• **Sua tarefa**: Transcreva na íntegra o texto sobre o ronco, mantendo cada caractere e a pontuação sem alteração.

• **Trecho para leitura**:
※
Imagine: você teve um dia cansativo, deitou na cama e desmaiou. No dia seguinte acordou com o companheiro falando que ouviu o seu ronco durante toda a noite. Apesar de ser considerado normal roncar após uma rotina desgastante, pode ser que não esteja tudo bem e nem é saudável para o organismo.
O problema é causado pelo barulho da vibração dos músculos presentes nas vidas aéreas. O que normalmente acontece é que, durante o sono, a língua, o “sininho” da garganta (úvula) e a parte atrás do céu da boca (palato mole) tendem a relaxar e se expandir, estreitando as vias aéreas. E é aí que surge esse ruído, com o relaxamento excessivo desses tecidos, que pode ser causado por diferentes fatores, como o consumo de álcool, o uso de medicamentos ou até mesmo a idade.
Entre a população geral, 25% é composta por roncadores crônicos. Entre os homens, até 60% sofre com o problema, enquanto nas mulheres essa taxa é, aproximadamente, de 40%. Até entre as crianças ele se faz presente - afeta de 10% a 20%.
"Do ponto de vista clínico, o ronco é visto como uma obstrução parcial da via aérea, e isso não é considerado normal, tampouco apenas um incômodo. É um problema que merece atenção, um complicador da saúde e da qualidade do sono”, esclarece o pneumologista especialista em medicina do sono pela Associação Brasileira de Medicina do Sono (ABMS), Gleison Guimarães.
Especialmente em crianças, o ronco pode interferir na anatomia orofacial, elevar o céu da boca e causar alterações no nariz, como desvio de septo. Já um adulto que desenvolveu o hábito desde jovem também está propenso a complicações causadas pelas alterações crônicas.
"Além disso, o ronco pode aumentar as chances de que você desenvolva problemas futuros, como apneia", pontua o membro da American Academy of Sleep Medicine (AASM) e da European Respiratory Society (ERS).
※
• **Linhas de dados**:
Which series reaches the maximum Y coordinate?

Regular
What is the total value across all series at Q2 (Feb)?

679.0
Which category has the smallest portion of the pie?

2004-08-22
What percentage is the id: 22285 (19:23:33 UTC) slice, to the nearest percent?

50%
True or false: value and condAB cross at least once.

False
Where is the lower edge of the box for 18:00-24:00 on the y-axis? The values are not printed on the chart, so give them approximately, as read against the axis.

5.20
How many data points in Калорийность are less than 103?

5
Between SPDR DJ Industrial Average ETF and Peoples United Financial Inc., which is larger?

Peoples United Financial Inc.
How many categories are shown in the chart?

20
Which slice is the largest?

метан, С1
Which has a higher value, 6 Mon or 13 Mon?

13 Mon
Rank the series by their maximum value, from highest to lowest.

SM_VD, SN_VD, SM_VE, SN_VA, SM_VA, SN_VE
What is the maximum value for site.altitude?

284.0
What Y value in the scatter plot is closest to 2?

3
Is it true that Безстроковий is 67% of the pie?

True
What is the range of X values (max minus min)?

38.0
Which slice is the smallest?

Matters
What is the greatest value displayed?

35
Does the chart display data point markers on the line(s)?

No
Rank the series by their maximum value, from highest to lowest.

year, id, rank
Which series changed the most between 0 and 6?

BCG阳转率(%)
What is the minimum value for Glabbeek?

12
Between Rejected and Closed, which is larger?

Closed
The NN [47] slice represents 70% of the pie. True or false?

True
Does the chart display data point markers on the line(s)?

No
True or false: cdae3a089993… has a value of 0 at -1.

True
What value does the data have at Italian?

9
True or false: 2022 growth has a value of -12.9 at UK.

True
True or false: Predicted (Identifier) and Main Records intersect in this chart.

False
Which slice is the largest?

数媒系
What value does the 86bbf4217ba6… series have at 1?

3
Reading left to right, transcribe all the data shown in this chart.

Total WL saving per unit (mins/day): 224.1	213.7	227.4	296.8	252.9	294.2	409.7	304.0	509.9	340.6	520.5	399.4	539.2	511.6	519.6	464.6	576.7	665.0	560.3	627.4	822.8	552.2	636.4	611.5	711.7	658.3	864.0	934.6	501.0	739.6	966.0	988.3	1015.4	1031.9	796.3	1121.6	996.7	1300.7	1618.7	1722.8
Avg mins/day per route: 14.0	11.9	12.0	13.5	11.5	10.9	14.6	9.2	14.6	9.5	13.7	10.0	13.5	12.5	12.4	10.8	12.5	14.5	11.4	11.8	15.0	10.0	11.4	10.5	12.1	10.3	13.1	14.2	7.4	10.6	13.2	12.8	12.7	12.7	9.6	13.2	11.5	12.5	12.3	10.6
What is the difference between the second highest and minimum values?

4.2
※
• **Campo de resposta**:
Imagine: você teve um dia cansativo, deitou na cama e desmaiou. No dia seguinte acordou com o companheiro falando que ouviu o seu ronco durante toda a noite. Apesar de ser considerado normal roncar após uma rotina desgastante, pode ser que não esteja tudo bem e nem é saudável para o organismo.
O problema é causado pelo barulho da vibração dos músculos presentes nas vidas aéreas. O que normalmente acontece é que, durante o sono, a língua, o “sininho” da garganta (úvula) e a parte atrás do céu da boca (palato mole) tendem a relaxar e se expandir, estreitando as vias aéreas. E é aí que surge esse ruído, com o relaxamento excessivo desses tecidos, que pode ser causado por diferentes fatores, como o consumo de álcool, o uso de medicamentos ou até mesmo a idade.
Entre a população geral, 25% é composta por roncadores crônicos. Entre os homens, até 60% sofre com o problema, enquanto nas mulheres essa taxa é, aproximadamente, de 40%. Até entre as crianças ele se faz presente - afeta de 10% a 20%.
"Do ponto de vista clínico, o ronco é visto como uma obstrução parcial da via aérea, e isso não é considerado normal, tampouco apenas um incômodo. É um problema que merece atenção, um complicador da saúde e da qualidade do sono”, esclarece o pneumologista especialista em medicina do sono pela Associação Brasileira de Medicina do Sono (ABMS), Gleison Guimarães.
Especialmente em crianças, o ronco pode interferir na anatomia orofacial, elevar o céu da boca e causar alterações no nariz, como desvio de septo. Já um adulto que desenvolveu o hábito desde jovem também está propenso a complicações causadas pelas alterações crônicas.
"Além disso, o ronco pode aumentar as chances de que você desenvolva problemas futuros, como apneia", pontua o membro da American Academy of Sleep Medicine (AASM) e da European Respiratory Society (ERS).